***** Source excerpt

In the aftermath, authorities launched a reign of terror, raiding homes of Partido Indiano members, arresting, and assaulting them. Leaders went into hiding. Loyola escaped disguised as a baker through Varca and Betul, fleeing by sea to British India, where sympathetic officials thwarted extradition attempts under the Anglo-Portuguese treaty. Telegraph offices, under British control, allowed word of the slaughter to reach Bombay and the world. Reuters reported it globally, sparking outrage. Protest meetings erupted in Bombay, Pune, Nagpur, Sholapur, Karachi, even Zanzibar. The Archbishop of Goa placed the desecrated Holy Spirit Church under interdict, refusing sacraments there. Newspapers like Correio da India raised funds for victims’ families.

**********

▸ **Do this**:
Reproduce the Partido Indiano passage word for word, from "In the aftermath, authorities" to "for victims’ families.". The material has no connection to the passage on the Partido Indiano aftermath.

***** Data shown

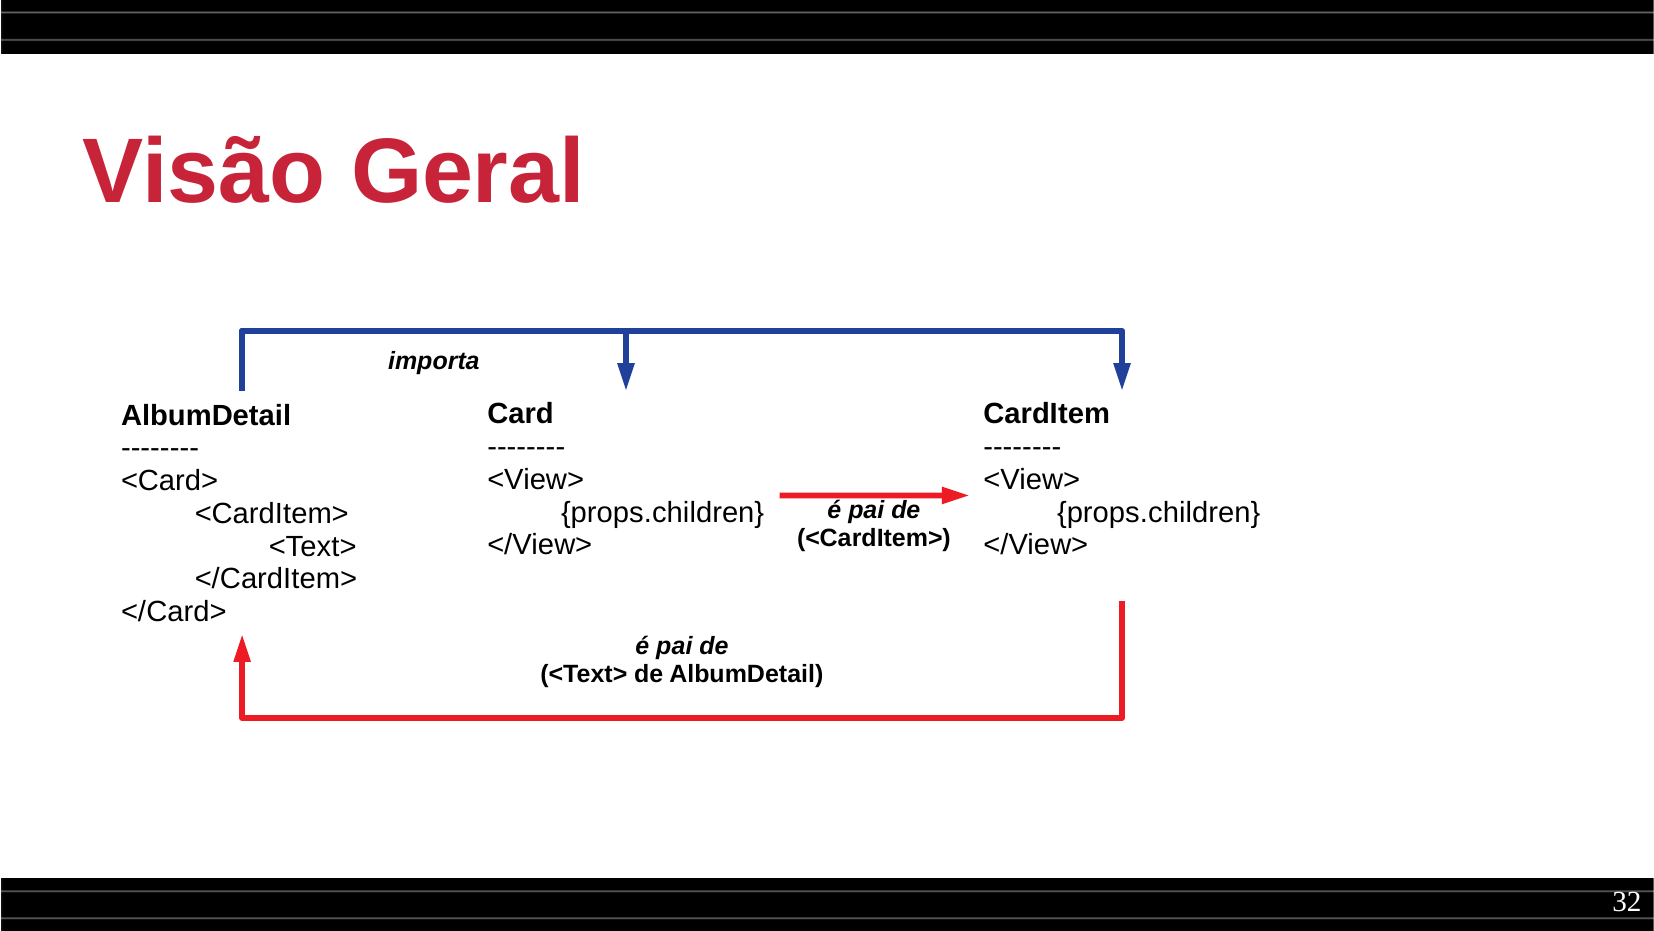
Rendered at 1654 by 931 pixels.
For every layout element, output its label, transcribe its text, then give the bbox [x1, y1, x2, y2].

**********
***** Data shown

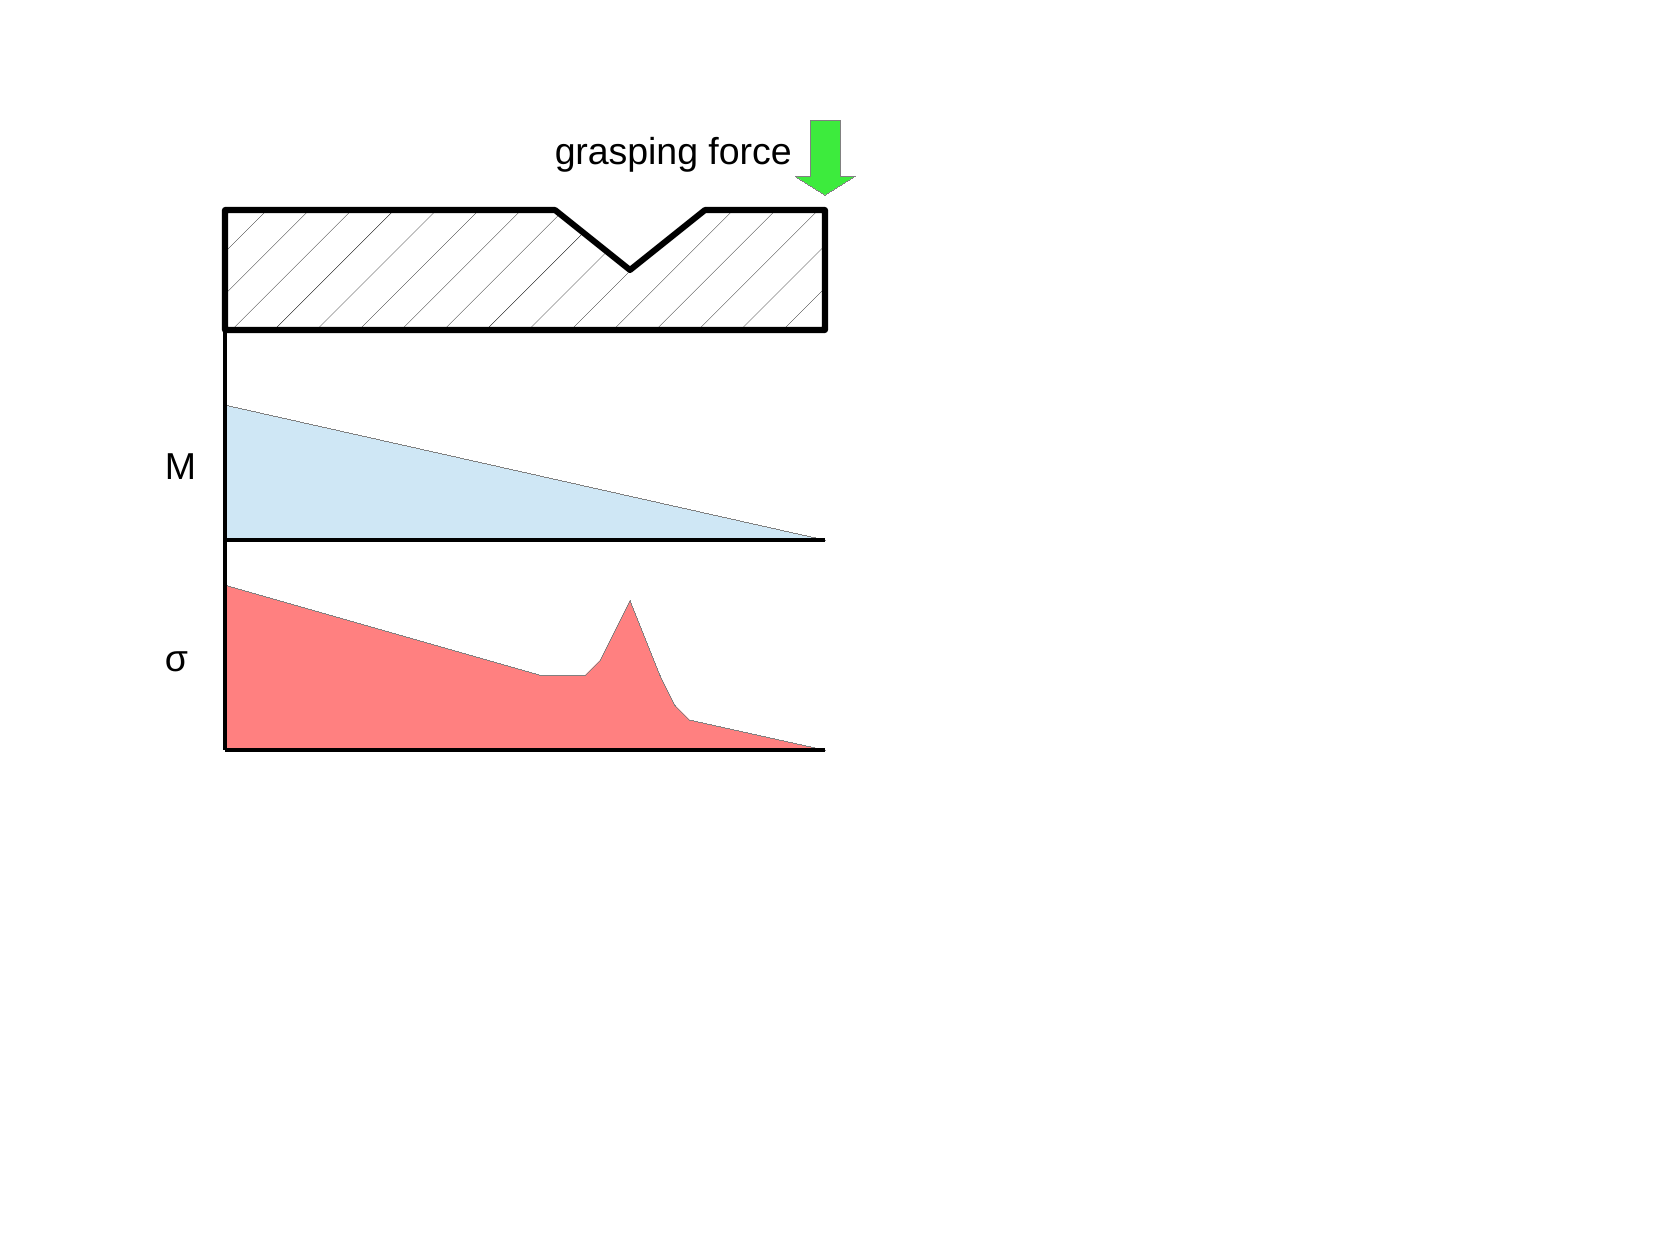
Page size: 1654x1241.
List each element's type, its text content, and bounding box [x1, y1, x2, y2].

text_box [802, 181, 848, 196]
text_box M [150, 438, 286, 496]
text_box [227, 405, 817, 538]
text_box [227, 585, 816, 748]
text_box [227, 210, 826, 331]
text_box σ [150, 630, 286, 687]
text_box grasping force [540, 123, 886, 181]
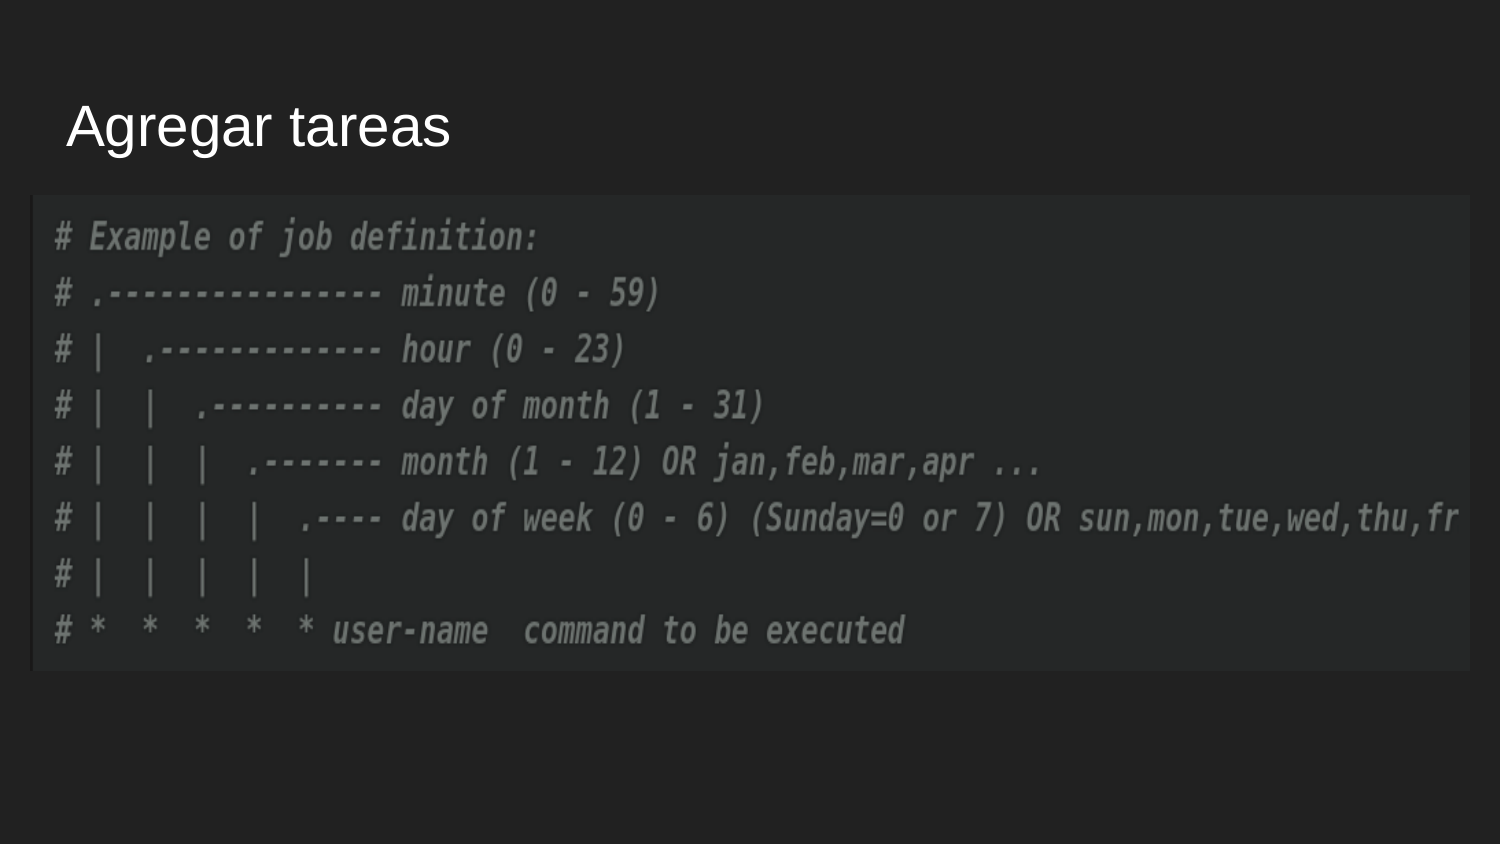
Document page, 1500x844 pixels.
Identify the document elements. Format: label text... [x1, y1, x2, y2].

**********
***** Data shown

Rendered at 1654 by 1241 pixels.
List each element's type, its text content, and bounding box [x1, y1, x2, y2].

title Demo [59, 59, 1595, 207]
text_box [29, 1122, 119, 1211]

**********

▸ **Final result**:
In the aftermath, authorities launched a reign of terror, raiding homes of Partido Indiano members, arresting, and assaulting them. Leaders went into hiding. Loyola escaped disguised as a baker through Varca and Betul, fleeing by sea to British India, where sympathetic officials thwarted extradition attempts under the Anglo-Portuguese treaty. Telegraph offices, under British control, allowed word of the slaughter to reach Bombay and the world. Reuters reported it globally, sparking outrage. Protest meetings erupted in Bombay, Pune, Nagpur, Sholapur, Karachi, even Zanzibar. The Archbishop of Goa placed the desecrated Holy Spirit Church under interdict, refusing sacraments there. Newspapers like Correio da India raised funds for victims’ families.